In the Minnesota case, which Eric Goldman sent along to me, Danny Lee Hormann became obsessed with his wife's social life and whereabouts after she informed him in 2008 that she wanted a divorce. He secretly put a tracker on her car; she also alleges that he out spyware on her phone and the family computer. He repeatedly freaked her out by revealing that he knew where she'd been. At one point, he showed up at a secluded lakeside cabin that she didn't think that he knew about (and "attacked an acquaintance of hers," according to court documents. Busted.).

In March 2010, Mrs. Hormann took her car to a mechanic who discovered and removed the tracking device. Hormann was convicted of stalking his wife and violating a Minnesota law that criminalizes surreptitious electronic monitoring of another individual, including with a tracking device. An appeals judge later reversed the latter conviction, though. While his intimidating and physically abusive behavior warranted the stalking conviction, the Judge David Minge ruled that Hormann had a legal right to put a tracking device on the car because he was a partial owner.

This analysis leads me to suspect that the husband who secretly activated a "Find My Friends" location-tracking app on the iPhone he bought for his wife to find out if she was cheating (spoiler: she was) may also have been in the legal clear.

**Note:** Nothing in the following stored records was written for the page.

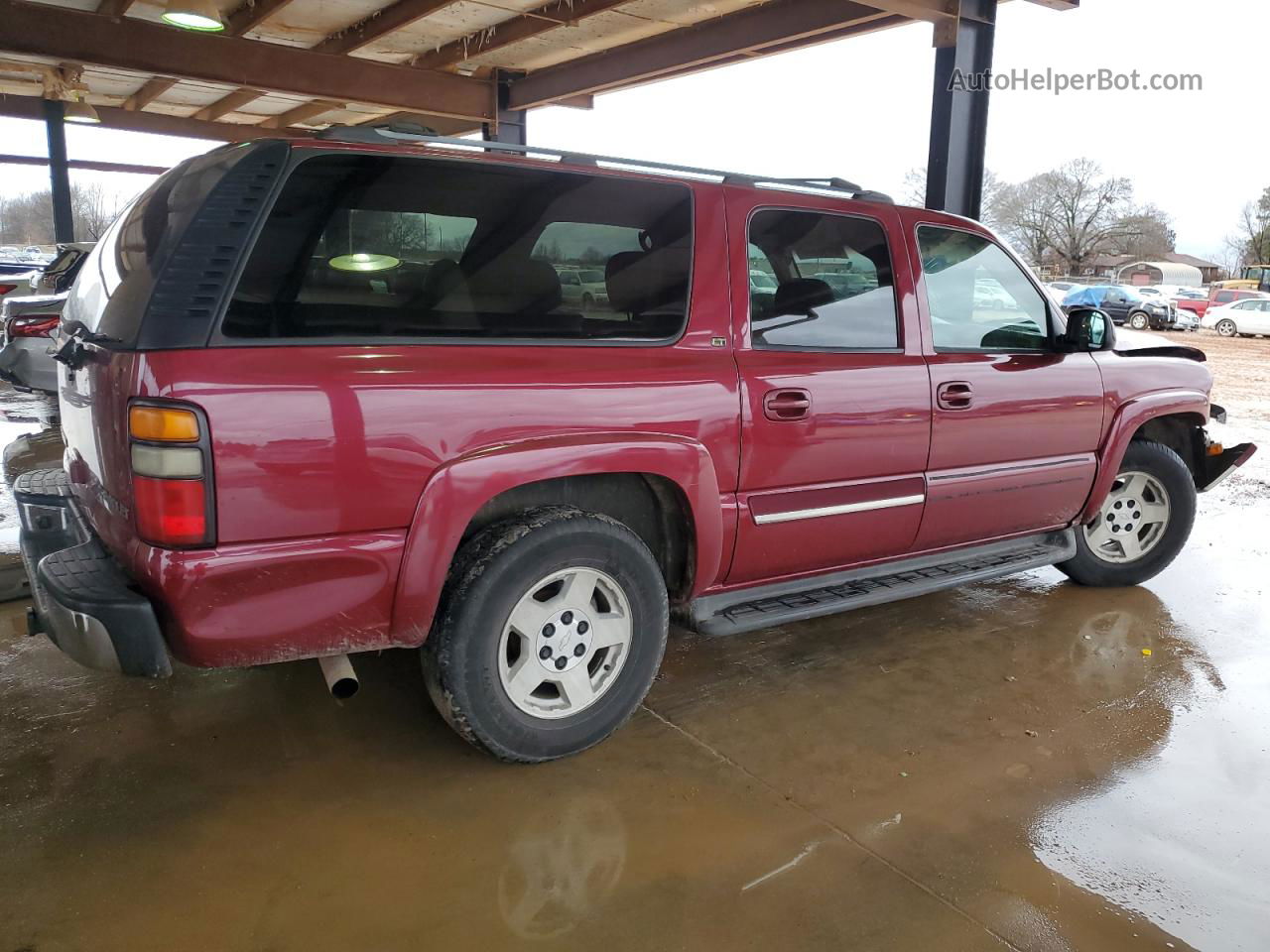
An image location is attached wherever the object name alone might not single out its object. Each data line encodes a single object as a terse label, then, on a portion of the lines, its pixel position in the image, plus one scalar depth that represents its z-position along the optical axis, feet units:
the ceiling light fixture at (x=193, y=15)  21.08
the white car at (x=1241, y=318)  89.61
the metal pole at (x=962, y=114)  20.40
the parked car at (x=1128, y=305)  93.61
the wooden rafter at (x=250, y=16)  24.59
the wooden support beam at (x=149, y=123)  42.37
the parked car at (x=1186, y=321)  97.96
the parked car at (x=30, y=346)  21.09
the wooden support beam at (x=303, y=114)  39.29
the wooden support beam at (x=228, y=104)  37.06
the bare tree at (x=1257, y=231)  189.67
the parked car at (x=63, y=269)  26.96
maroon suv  7.23
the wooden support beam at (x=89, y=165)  44.16
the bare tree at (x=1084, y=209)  244.63
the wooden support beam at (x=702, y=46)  22.18
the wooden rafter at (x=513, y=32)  24.29
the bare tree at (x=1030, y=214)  237.86
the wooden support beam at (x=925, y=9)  19.15
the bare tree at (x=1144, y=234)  246.47
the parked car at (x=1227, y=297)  97.14
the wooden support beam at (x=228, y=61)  25.46
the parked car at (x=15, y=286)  39.32
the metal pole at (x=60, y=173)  41.22
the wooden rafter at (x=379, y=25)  24.52
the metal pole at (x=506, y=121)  32.71
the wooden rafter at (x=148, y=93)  36.66
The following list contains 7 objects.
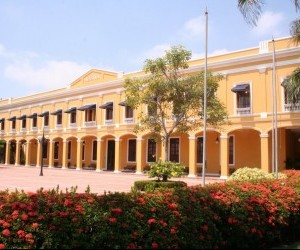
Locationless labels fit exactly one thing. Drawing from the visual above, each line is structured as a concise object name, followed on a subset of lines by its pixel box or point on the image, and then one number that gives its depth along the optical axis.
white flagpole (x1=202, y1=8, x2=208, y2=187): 17.12
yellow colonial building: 23.03
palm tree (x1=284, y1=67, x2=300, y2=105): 17.39
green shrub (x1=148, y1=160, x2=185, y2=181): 16.42
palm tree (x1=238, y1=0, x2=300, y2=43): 17.08
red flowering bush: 4.64
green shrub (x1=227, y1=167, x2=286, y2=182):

While it seems that Big Husbands and Big Wives are in the clear to track cars, the constitutionality of Big Brother doing this without a warrant is still unresolved. Since judges around the country have come to different opinions on this, the Supreme Court will be weighing in this term in the case of Antoine Jones, a D.C. nightclub owner whose stash of hundreds of pounds of cocaine was discovered after a GPS tracker police placed on his car helped reveal he was running a multi-million dollar drug operation. Though the police had gotten a warrant to place a tracker on the car, they left it there for a few weeks after the warrant expired. The Supremes will hear arguments in the case on November 8, and decide whether law enforcement needs a warrant to do what husbands and wives are apparently free to do.